Tally the lines in the records below that contain the string "schools", treating uppercase and lowercase as different. Give only the number.

BEGIN Listed entries

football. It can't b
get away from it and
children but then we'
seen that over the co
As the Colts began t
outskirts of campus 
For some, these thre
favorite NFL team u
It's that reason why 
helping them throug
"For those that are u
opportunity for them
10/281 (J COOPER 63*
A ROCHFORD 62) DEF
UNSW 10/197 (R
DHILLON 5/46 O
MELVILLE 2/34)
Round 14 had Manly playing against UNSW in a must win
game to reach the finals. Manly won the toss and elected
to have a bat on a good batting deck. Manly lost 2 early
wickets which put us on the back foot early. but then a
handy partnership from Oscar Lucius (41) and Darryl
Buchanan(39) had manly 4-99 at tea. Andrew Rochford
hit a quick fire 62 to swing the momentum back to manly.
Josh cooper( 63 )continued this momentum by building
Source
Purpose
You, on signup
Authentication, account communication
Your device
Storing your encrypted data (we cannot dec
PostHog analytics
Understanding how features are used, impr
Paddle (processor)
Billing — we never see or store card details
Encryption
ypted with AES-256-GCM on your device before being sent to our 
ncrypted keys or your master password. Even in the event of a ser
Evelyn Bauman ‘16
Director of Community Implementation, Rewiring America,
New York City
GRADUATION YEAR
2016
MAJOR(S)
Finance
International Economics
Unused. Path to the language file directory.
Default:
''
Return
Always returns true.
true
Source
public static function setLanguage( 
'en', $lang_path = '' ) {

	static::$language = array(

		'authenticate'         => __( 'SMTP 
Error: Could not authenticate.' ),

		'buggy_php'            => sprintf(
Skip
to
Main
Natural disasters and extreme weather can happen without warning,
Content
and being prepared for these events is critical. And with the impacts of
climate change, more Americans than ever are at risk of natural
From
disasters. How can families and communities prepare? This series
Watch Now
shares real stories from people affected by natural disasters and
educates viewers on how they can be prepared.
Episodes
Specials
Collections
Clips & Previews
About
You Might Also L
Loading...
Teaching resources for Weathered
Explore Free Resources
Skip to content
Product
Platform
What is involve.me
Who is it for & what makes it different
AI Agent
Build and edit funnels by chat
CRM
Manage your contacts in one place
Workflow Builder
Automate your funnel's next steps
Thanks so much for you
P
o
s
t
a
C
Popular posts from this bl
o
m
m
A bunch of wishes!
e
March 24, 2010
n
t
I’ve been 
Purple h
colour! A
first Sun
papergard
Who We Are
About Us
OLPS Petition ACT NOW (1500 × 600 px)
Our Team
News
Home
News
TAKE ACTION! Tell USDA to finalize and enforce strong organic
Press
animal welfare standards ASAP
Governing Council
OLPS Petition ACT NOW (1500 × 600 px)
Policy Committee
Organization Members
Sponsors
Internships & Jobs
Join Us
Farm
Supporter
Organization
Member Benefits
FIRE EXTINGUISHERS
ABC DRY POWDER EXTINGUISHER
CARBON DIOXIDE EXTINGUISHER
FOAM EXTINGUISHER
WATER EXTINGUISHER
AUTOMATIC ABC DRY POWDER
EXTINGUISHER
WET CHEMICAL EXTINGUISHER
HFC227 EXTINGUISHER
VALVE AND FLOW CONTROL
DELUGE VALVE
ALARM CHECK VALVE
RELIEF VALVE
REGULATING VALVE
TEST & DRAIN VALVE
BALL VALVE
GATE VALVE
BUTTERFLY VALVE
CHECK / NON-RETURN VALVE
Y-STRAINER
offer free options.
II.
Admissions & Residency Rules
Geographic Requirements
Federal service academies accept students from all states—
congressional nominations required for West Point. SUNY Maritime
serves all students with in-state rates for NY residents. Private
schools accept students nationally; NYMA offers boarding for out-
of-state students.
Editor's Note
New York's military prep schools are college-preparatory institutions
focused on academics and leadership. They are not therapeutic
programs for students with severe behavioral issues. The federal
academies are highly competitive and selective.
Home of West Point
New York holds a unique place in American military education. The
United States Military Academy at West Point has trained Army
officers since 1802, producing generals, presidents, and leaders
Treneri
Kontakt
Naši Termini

END Listed entries

The answer: 2